Make One-Shot Video Object Segmentation Efficient Again
A hard-to understand paper that builds on top of OSVOS, with fusion of various technologies.
Video Object Segmentation (VOS) describes the task of segmenting a set of objects in each frame of a video. Why wouldn’t a Mask R-CNN work out of the box? First, theres’ video, so you got temporal info. Second, you may specify any object and ask the model to track it.
Use Mask R-CNN
Instead of using VGG-16 as OSVOS, it direcly fine-tune Mask R-CNN. So a better network plus we already got the mask. Also use Lovász-Softmax loss and group normalization
Meta Learning
OSVOS uses transfer learning. Not good enough. Let’s us Meta Learning. Specifically, follow How to train your MAML, which gives some tricks for training MAML. Learning rate is also learned, on neuron level.
Other stuff
- Bounding Box Propagation.

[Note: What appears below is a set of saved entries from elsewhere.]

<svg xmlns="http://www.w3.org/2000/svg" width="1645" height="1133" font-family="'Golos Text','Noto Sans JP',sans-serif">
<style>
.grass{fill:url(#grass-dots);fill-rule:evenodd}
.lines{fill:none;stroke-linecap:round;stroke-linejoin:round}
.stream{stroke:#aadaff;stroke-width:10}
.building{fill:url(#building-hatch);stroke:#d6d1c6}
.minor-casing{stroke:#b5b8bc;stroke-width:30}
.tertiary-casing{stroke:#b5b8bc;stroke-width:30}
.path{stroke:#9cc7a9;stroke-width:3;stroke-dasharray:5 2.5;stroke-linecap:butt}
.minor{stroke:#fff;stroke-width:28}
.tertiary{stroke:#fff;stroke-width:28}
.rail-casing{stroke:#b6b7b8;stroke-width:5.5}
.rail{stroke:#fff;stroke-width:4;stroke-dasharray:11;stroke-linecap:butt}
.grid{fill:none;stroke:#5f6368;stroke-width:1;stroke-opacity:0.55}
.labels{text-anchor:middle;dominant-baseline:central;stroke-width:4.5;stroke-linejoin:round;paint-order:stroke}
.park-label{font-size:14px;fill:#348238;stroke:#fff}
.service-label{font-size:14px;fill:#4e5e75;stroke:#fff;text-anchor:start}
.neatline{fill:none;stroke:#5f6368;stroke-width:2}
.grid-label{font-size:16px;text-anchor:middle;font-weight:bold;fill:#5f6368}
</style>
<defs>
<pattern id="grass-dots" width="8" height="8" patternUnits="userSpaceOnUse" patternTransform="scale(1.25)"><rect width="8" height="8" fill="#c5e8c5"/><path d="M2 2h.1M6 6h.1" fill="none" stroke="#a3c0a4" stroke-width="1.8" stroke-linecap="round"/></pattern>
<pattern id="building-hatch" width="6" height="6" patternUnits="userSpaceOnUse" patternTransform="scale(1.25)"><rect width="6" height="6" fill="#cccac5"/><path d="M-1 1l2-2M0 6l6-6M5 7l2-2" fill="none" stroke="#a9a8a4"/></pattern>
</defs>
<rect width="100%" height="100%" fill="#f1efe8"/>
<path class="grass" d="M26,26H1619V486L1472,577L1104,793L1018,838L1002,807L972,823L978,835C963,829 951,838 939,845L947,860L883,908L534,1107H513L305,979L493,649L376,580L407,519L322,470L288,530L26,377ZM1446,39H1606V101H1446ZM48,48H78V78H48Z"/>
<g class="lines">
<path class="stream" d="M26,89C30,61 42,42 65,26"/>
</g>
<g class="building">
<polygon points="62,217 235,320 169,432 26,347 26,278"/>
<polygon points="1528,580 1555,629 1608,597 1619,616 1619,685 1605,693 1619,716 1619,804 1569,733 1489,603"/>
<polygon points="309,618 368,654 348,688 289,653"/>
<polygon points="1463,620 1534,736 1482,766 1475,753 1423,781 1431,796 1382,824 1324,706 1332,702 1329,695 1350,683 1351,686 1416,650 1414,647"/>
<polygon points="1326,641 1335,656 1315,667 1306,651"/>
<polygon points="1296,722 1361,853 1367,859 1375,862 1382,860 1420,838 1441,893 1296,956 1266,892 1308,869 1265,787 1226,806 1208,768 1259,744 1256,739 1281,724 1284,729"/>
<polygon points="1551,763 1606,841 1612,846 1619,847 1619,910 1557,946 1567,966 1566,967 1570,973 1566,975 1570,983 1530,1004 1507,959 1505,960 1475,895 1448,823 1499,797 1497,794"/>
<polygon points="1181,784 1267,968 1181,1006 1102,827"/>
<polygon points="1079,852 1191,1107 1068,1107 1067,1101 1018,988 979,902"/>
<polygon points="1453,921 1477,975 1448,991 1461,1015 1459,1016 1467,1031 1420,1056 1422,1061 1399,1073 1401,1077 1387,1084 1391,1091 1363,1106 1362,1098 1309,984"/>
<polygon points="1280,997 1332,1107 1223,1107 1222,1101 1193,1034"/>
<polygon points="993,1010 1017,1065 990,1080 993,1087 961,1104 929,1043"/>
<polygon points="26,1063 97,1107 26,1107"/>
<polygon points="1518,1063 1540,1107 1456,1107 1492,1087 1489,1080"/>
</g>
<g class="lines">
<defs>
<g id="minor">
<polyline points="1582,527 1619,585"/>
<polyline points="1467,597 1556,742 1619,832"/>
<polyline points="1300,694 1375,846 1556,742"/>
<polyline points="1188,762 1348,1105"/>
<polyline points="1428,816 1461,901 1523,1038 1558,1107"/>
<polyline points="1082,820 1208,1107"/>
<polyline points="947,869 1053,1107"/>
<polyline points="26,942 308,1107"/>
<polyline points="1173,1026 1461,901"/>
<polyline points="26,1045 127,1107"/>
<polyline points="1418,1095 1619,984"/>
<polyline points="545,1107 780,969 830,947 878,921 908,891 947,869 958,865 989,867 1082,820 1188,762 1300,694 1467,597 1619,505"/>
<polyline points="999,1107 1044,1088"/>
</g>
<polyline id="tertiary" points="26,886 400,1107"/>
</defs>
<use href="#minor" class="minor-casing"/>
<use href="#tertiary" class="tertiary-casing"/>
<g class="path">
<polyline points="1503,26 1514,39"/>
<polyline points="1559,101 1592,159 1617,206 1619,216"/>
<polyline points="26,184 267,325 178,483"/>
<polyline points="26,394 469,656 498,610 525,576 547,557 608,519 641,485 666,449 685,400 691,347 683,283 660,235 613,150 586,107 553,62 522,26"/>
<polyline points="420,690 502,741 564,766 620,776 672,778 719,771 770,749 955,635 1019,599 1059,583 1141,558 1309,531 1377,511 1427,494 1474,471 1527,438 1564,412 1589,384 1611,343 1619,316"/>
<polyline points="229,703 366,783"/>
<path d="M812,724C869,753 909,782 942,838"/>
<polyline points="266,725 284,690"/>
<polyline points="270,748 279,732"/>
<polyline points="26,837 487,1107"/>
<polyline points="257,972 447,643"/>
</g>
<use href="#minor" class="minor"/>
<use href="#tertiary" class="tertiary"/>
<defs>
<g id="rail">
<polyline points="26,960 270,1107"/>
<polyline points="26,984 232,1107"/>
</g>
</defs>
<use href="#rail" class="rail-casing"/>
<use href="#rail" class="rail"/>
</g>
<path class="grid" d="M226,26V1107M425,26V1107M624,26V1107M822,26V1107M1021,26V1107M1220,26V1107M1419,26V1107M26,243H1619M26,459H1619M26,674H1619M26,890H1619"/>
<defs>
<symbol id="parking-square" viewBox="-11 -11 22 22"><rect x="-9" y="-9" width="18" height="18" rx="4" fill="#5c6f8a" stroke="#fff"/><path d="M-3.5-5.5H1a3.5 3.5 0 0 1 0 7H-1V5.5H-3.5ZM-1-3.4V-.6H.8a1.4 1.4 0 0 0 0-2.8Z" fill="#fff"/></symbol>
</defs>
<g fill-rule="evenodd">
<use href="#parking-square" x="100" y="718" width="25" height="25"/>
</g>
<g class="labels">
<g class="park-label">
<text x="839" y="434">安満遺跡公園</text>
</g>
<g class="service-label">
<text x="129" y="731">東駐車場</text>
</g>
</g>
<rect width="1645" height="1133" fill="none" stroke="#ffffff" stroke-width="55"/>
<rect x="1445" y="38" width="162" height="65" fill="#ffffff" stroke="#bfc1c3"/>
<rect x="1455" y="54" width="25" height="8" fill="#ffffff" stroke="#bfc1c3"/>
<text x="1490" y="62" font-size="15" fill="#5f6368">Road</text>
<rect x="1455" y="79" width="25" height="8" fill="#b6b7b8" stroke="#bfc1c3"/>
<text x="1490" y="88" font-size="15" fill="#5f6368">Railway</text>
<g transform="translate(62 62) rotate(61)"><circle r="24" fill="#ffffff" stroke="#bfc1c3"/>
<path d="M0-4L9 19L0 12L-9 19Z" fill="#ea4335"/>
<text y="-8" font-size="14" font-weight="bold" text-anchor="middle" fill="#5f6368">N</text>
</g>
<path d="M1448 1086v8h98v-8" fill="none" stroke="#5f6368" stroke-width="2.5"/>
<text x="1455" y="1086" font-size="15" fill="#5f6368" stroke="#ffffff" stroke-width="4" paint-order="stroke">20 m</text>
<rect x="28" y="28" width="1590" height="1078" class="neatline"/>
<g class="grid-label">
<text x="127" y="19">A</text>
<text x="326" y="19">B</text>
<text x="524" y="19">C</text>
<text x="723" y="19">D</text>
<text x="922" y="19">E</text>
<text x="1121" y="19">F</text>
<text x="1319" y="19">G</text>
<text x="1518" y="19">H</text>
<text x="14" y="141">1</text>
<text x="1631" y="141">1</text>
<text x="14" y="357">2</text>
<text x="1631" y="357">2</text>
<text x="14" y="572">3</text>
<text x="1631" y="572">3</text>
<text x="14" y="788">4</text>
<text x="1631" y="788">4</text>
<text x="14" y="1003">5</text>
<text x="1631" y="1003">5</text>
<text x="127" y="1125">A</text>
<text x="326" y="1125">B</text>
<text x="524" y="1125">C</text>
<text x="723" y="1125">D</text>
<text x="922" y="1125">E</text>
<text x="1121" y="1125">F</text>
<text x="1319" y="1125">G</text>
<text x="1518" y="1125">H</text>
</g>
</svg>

Like Tractor, extend RPN proposals with detected box from previous frame, with random transformations. Note that’s different from MaskTrack, which tries to learn that transformation.
- Online adaption. I don’t know what this means.
Ablation study everyone is waiting for
More on eval: it claims it gets a huge boost from meta learning, but the number does not match vanilla OSVOS’s. It’s also not as good as state-of-the-art that time, STM.